Prostate cancer grows and spreads via the androgen receptor (AR) pathway. In the beginning of treatment, most men with prostate cancer respond to androgen deprivation therapy (ADT) which cuts off this pathway. Unfortunately, the tumors are smart and evolve to create work-arounds. As a result, most men become resistant to this treatment. We call this later, more evolved form of prostate cancer, castration-resistant prostate cancer (CRPC), as it is molecularly different from the initial tumor.
Taxane chemotherapies – docetaxel and cabazitazel– are the only treatments to demonstrate a survival benefit in men with CRPC. At Weill Cornell Medicine and NewYork-Presbyterian, we have shown that the mechanism of docetaxel taxane action in prostate cancer is inhibiting the androgen receptor pathway on the cellular level by preventing the cancer cells from being able to communicate with other cancer cells using microtubules. Dr. Scott Tagawa explains our prior research in the below video. This suggests that docetaxel may complement other therapies that target the AR pathway, including hormonal-based therapies such as ADT.
Recent trials of docetaxel plus ADT validated our scientific findings, demonstrating very impressively significant improvement in survival in men with metastatic prostate cancer who had not previously received hormonal therapy (also known as hormone-naïve metastatic prostate cancer). Taken together, these studies in both hormone-naïve and CRPC suggest that combining drugs that independently target AR signaling (what the scientific literature refers to as forming a “vertical pathway blockade”) will be more effective than sequentially using these treatments to combat the spread of the cancer.
Our recently-opened phase I study combines the approved 1st line taxane chemotherapy (docetaxel), approved potent inhibitor of testosterone production (the CYP17 inhibitor abiraterone) and a novel AR signaling inhibitor (apalutamide) in men with chemotherapy-naïve metastatic CRPC.
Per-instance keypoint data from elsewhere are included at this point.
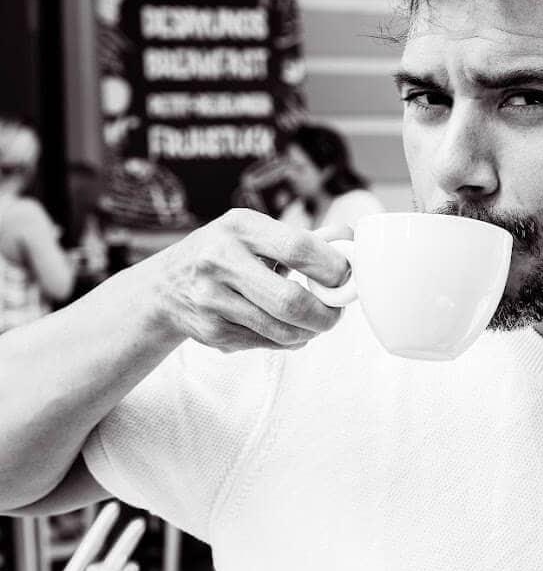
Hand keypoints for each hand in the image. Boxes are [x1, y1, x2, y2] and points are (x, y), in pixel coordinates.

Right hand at [146, 208, 349, 352]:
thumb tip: (350, 241)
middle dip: (326, 314)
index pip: (298, 248)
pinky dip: (286, 341)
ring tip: (312, 322)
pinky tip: (282, 328)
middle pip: (291, 301)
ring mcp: (212, 299)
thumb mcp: (254, 232)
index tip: (345, 278)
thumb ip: (302, 240)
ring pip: (282, 330)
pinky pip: (266, 344)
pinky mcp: (211, 332)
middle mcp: (220, 260)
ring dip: (309, 331)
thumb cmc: (224, 254)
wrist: (164, 287)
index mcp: (240, 226)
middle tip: (335, 314)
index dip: (331, 268)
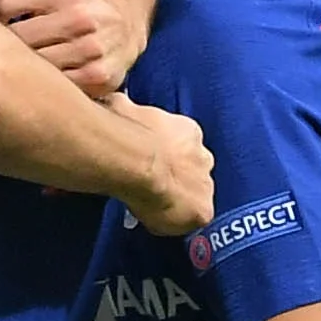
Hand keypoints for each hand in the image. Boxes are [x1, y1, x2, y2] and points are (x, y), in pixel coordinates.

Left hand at [0, 0, 133, 95]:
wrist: (123, 29)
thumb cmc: (73, 1)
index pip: (5, 3)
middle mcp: (81, 18)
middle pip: (16, 37)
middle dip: (3, 41)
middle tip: (4, 44)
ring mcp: (91, 50)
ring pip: (32, 65)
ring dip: (22, 65)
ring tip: (24, 60)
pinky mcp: (98, 78)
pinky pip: (53, 86)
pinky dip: (44, 84)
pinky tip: (45, 77)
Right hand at [114, 94, 214, 235]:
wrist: (139, 163)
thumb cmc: (127, 133)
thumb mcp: (122, 108)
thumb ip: (124, 107)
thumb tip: (114, 99)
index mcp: (189, 131)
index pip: (183, 144)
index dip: (167, 155)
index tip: (151, 162)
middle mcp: (203, 157)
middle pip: (194, 169)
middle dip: (178, 177)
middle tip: (153, 186)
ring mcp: (206, 184)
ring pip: (196, 193)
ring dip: (179, 199)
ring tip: (154, 205)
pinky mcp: (203, 210)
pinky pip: (193, 218)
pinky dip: (179, 221)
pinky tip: (160, 220)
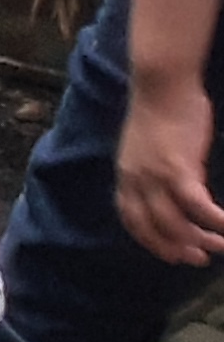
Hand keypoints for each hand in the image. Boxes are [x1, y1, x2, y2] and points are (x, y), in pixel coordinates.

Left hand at [120, 64, 223, 268]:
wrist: (162, 83)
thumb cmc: (162, 109)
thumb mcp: (147, 145)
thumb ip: (152, 167)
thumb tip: (168, 183)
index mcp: (126, 175)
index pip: (131, 219)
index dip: (150, 240)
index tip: (170, 254)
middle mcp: (135, 180)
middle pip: (153, 228)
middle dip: (176, 248)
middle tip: (199, 259)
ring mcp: (154, 177)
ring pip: (175, 223)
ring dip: (200, 240)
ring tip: (220, 246)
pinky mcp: (178, 169)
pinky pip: (198, 207)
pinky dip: (215, 222)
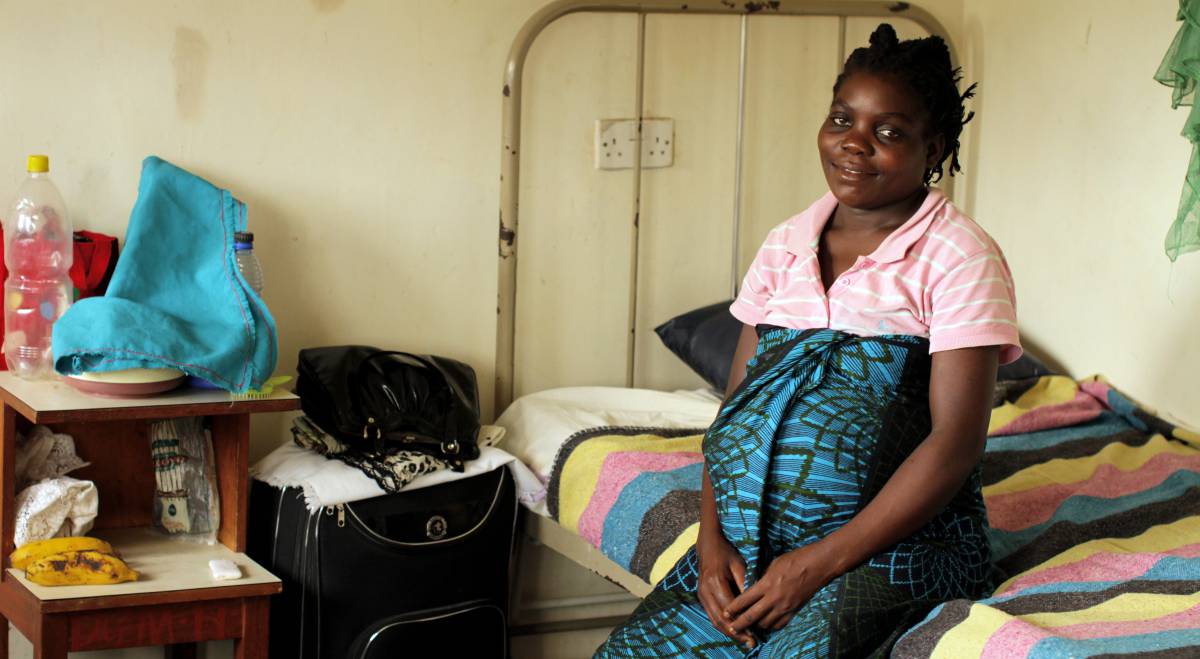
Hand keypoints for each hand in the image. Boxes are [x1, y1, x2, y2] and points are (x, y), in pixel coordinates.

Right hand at [696, 532, 756, 648]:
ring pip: (714, 620)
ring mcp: (701, 594)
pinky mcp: (701, 596)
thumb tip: (754, 604)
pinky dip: (721, 625)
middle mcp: (705, 590)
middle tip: (750, 642)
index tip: (754, 632)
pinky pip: (710, 615)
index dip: (741, 621)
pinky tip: (733, 631)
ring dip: (728, 632)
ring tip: (743, 640)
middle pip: (720, 618)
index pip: (729, 608)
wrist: (708, 545)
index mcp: (715, 581)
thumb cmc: (726, 553)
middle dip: (735, 632)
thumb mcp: (738, 564)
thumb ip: (745, 583)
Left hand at [725, 540, 839, 633]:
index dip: (733, 608)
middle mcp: (774, 598)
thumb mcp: (773, 564)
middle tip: (731, 627)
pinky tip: (766, 623)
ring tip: (748, 625)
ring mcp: (785, 606)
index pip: (744, 600)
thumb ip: (762, 578)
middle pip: (752, 616)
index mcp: (767, 584)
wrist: (819, 565)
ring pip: (765, 623)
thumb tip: (752, 586)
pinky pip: (779, 624)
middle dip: (739, 624)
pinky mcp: (795, 610)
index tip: (725, 612)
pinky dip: (771, 625)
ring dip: (756, 625)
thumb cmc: (795, 559)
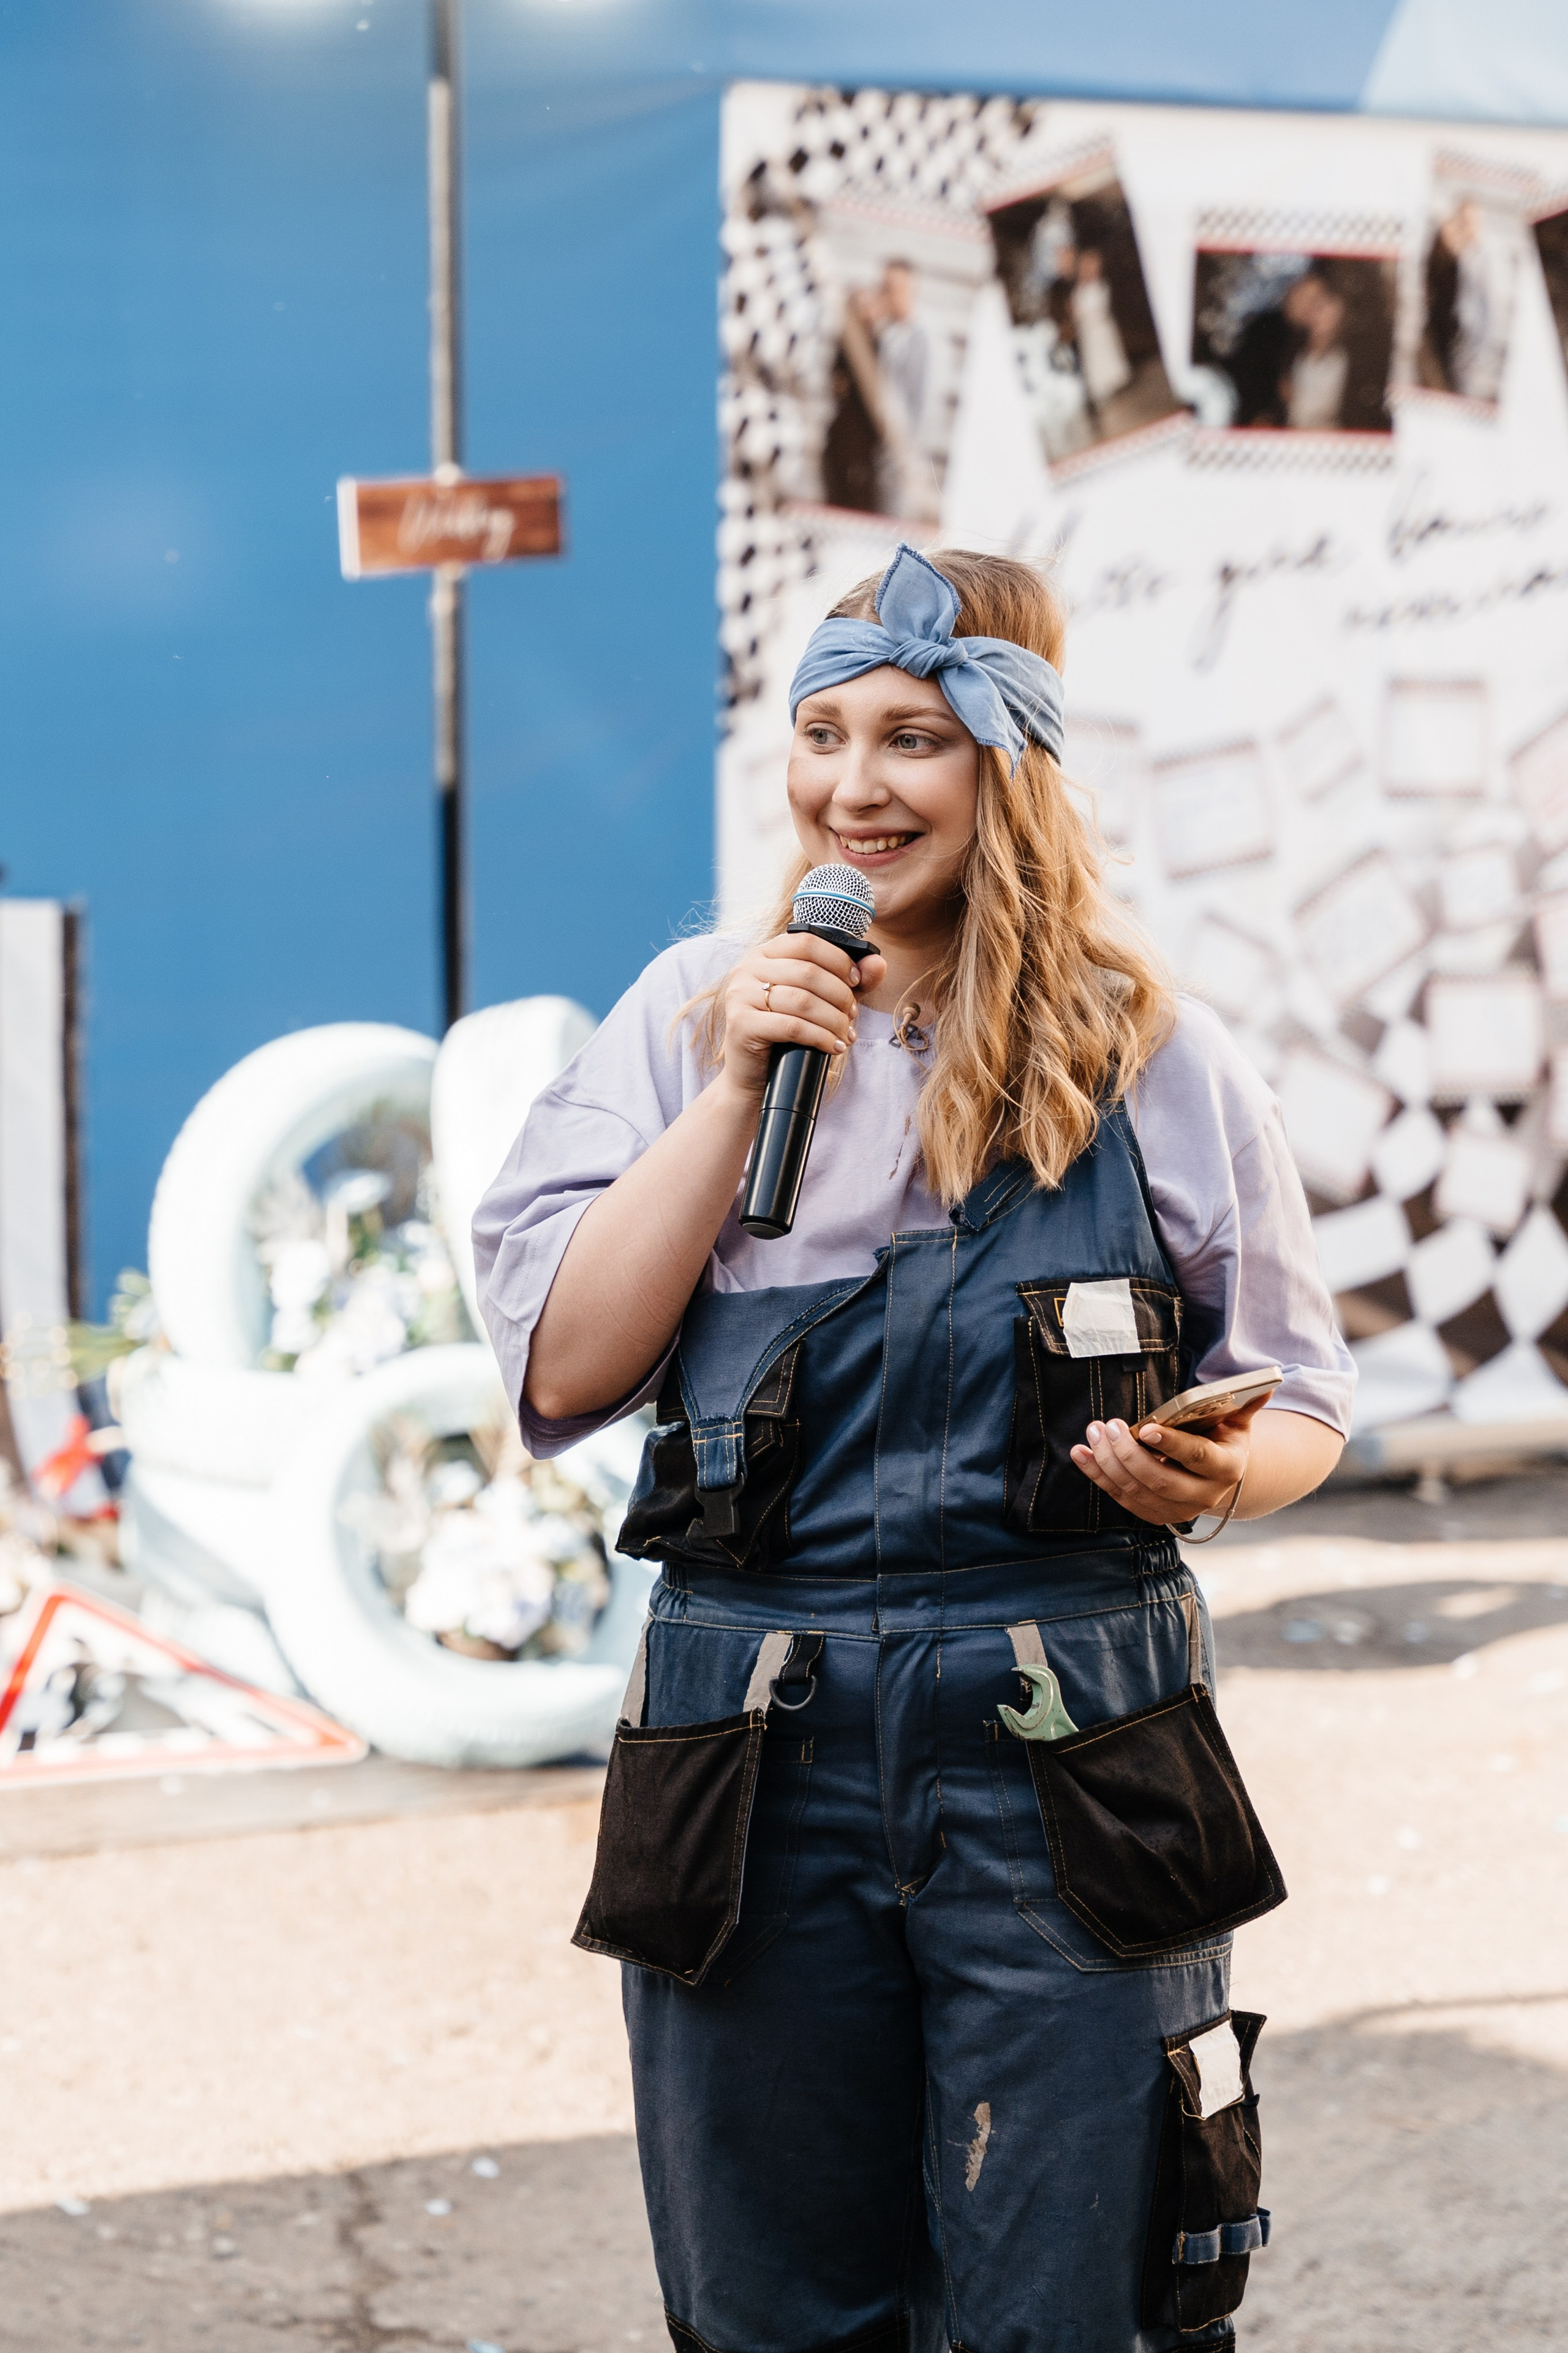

We hypothesize that combining these three agents that all target the same pathway using different mechanisms will result in a synergy that leads to improved cancer outcomes. We previously reported the safety and initial efficacy results of docetaxel plus abiraterone in a multicenter study. The combination was well tolerated and the preliminary efficacy results were promising, confirming the enthusiasm in the prostate cancer community to explore “early” chemotherapy combined with AR-targeted therapy for mCRPC.
As in all phase I clinical trials, there are two aims to this study. The first will provide safety and preliminary efficacy data on this combination treatment. Additionally, we will be performing molecular analysis of blood/tumor samples to identify biomarkers that are able to help predict which patients are most likely to respond to treatment, as well as to determine why some cancers become resistant to treatment. This would allow us to develop biomarker-driven clinical trials that have the potential to shift the treatment paradigm and improve outcomes for men with advanced PC.